The second edition of the book, published in 2012, went back to the congressional hearings leading to enactment of FISA in 1978, and made similar points about the limited scope of the statute. Thus, for example, the second edition cites public testimony from the Secretary of Defense and the General Counsel of DOD in 1977 as follows:

[Secretary of Defense Harold] Brown explained that “many of these channels of communication [that the government monitors] are used by a great many people,” and so “it cannot be said in advance who the individuals are.”  In other words, as the Defense Department’s general counsel put it, “[t]his is intended to get at a problem that we have with bulk communications. . . . Those are communications which are not simply from one person to another person or one entity to another entity, but they include large numbers of communications and large numbers of subjects.

 

NSIP § 16:5 (2d ed. 2012).

I’m sure Power Wars is both entertaining and informative, but I think Bobby is right about its account of this particular topic.

UPDATE: Charlie Savage responds:

There is a misunderstanding.
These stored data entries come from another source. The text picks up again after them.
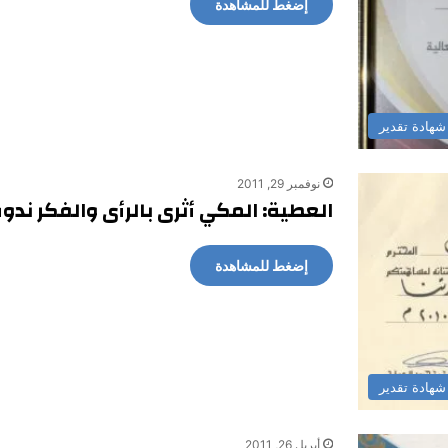
إضغط للمشاهدة
شهادة تقدير
نوفمبر 29, 2011
العطية: المكي أثرى بالرأى والفكر ندو
إضغط للمشاهدة
شهادة تقدير
أبريل 26, 2011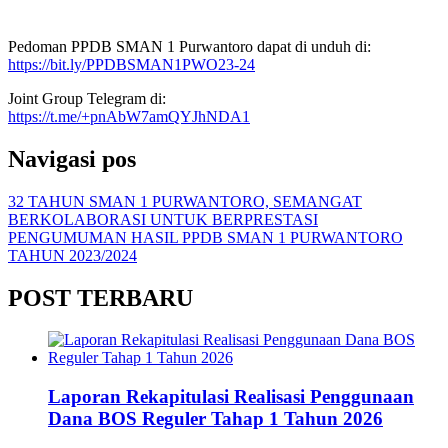
Pedoman PPDB SMAN 1 Purwantoro dapat di unduh di:
https://bit.ly/PPDBSMAN1PWO23-24
Joint Group Telegram di:
https://t.me/+pnAbW7amQYJhNDA1
Navigasi pos
32 TAHUN SMAN 1 PURWANTORO, SEMANGAT
BERKOLABORASI UNTUK BERPRESTASI
PENGUMUMAN HASIL PPDB SMAN 1 PURWANTORO
TAHUN 2023/2024
POST TERBARU
Laporan Rekapitulasi Realisasi Penggunaan
Dana BOS Reguler Tahap 1 Tahun 2026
The language you are seizing on comes not in a description of transit authority today, but in a historical account of how Reagan administration officials secretly invented it in 1988 and why they decided they needed a special memo from the president (and each successor) saying he knew of and approved of their interpretation and activities based on that interpretation. So your invocation of what people were saying about it by 2006 and 2007, after the TSP declassification and amid the PAA debate, is not on point. See pages 173-177.

Further to that end, I think you misread Bobby. He was not questioning that there was internal uneasiness, but rather rhetorically asking why there were concerns in light of the fact that FISA and the Fourth Amendment did not apply - and answering his question: "No doubt it was the domestic locus of the activity that caused the concern."


David Kris is a founder of Culper Partners, with more than 30 years of experience in the private sector, government, and academia. He has been a corporate director, general counsel, deputy general counsel, and chief compliance officer; assistant attorney general for national security, associate deputy attorney general, and a trial attorney at the Justice Department. He serves on advisory boards for several government agencies and as a FISA Court amicus curiae. He is the author or co-author of several works on national security and teaches national security law. He is a member of the board of directors of Lawfare.